Marek, I’m trying to run your code (above, and from your package writeup) in TeXstudio. When I cut and paste the summary stats code it compiles beautifully. When I try the multi-model regression output tables I get errors and it doesn’t compile (i.e. “Illegal character in array arg…” and/or “! Missing } inserted…”). When I specify type=”text” it prints fine in ASCII. Any thoughts? Many thanks for all of your hard work!

8. Omar Doria says:

Hello, I am trying to use it with the lagsarlm command, but I have this message instead:
“Error in eval(expr, envir, enclos) : object ‘form’ not found”. What can I do to make the table with a sarlm class? Thanks for your help!

9. MagnusMetz says:

Is it possible to use stargazer in combination with booktabs?

10. Hello, Marek! Do you have any plans to add support for SEM packages any time soon? In particular, for objects, produced by ‘lavaan’, ‘OpenMx’, ‘plspm’ and others.

11. Andrew Uhl says:

When I use the dep.var.labels argument on Linux, all works fine. When I use it on WIndows, dep.var.labels does not get used. Instead, the first string in dep.var.labels appears above the row of column headers (1), (2), … In fact, one of your examples on this blog shows exactly this issue: https://www.r-statistics.com/wp-content/uploads/2013/07/table_example_2.bmp

Even though dep.var.labels=c(“Overall Rating”,”High Rating”) is set, only “Overall Rating” is used.

stargazer(linear.1, linear.2, title=”Regression Results”,
dep.var.labels=c(“Overall Rating”,”High Rating”),
covariate.labels=c(“Handling of Complaints”,”No Special Privileges”,
“Opportunity to Learn”,”Performance-Based Raises”,”Too Critical”,”Advancement”), omit.stat=c(“LL”,”ser”,”f”), ci=TRUE, ci.level=0.90, single.row=TRUE)

12. isabella says:

Hi, i used the stargazer library for regression and it seems nice, but I need also the degrees of freedom , the standard errors , deviance , in general the information that gives the summary of the model. Do you know how to achieve that? I saw that there is “report” in the stargazer that possibly gives you this opportunity, does anyone knows how to use it?

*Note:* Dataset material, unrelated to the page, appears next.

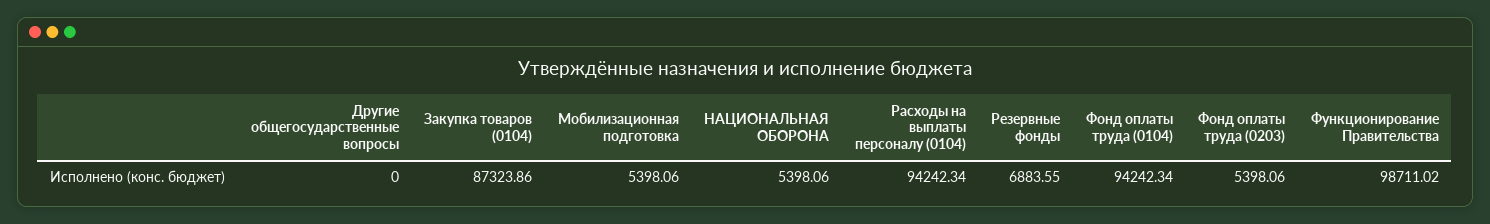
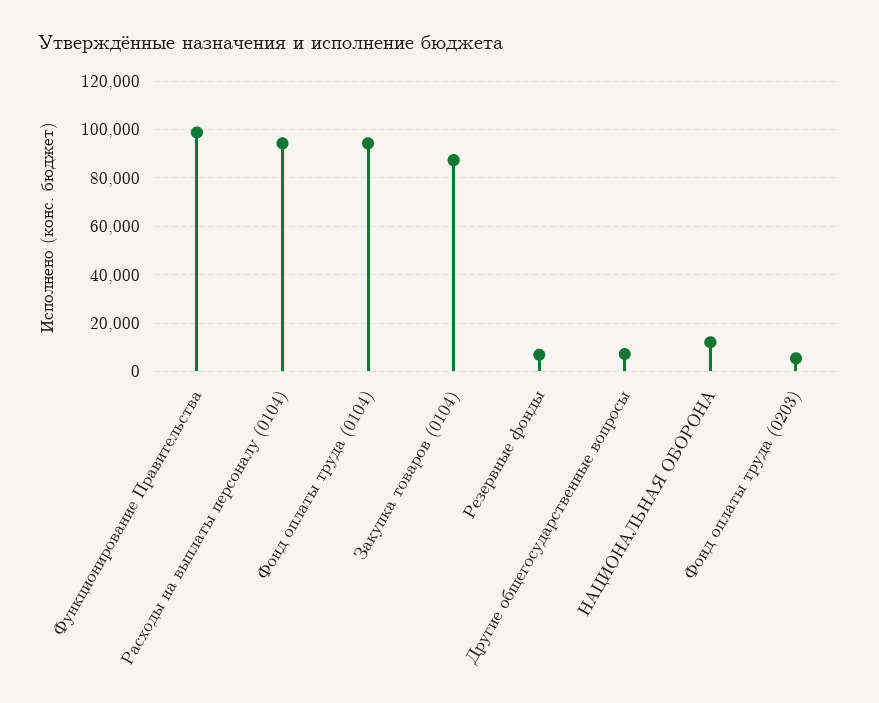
Другие общегосударственные вопросы: 0 -> 7500
Мобилизационная подготовка: 5398.06 -> none
НАЦИОНАЛЬНАЯ ОБОРОНА: 5398.06 -> 12500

Thank you in advance.

13. Alejandro Colaneri says:

Hi, I am trying to create some pdf file with a formated table for publication. I started with a table.csv that i read with R.
I created an object called Table1
Then I used stargazer to create the Latex table

stargazer(Table1, summary=FALSE, float = TRUE, out=”output2.tex”,type=”latex”)

After that I used Tex in the macterminal to compile the Latex table and produce a pdf. I used this command

pdflatex output2.tex

but I got the following error:

wire152019016055:TablesRNAseqPaper ACC\$ pdflatex output2.tex
This is pdfTeX, Version 3.14159265-2.6-1.40.17 (TeX Live 2016) (preloaded format=pdflatex)
restricted \write18 enabled.
entering extended mode
(./output2.tex
LaTeX2e
Babel and hyphenation patterns for 83 language(s) loaded.

! LaTeX Error: Environment table undefined.

See the LaTeX manual or LaTeX Companion for explanation.
Type H for immediate help.

l.4 \begin{table}
[!htbp] \centering
?

Can someone tell me what is going on?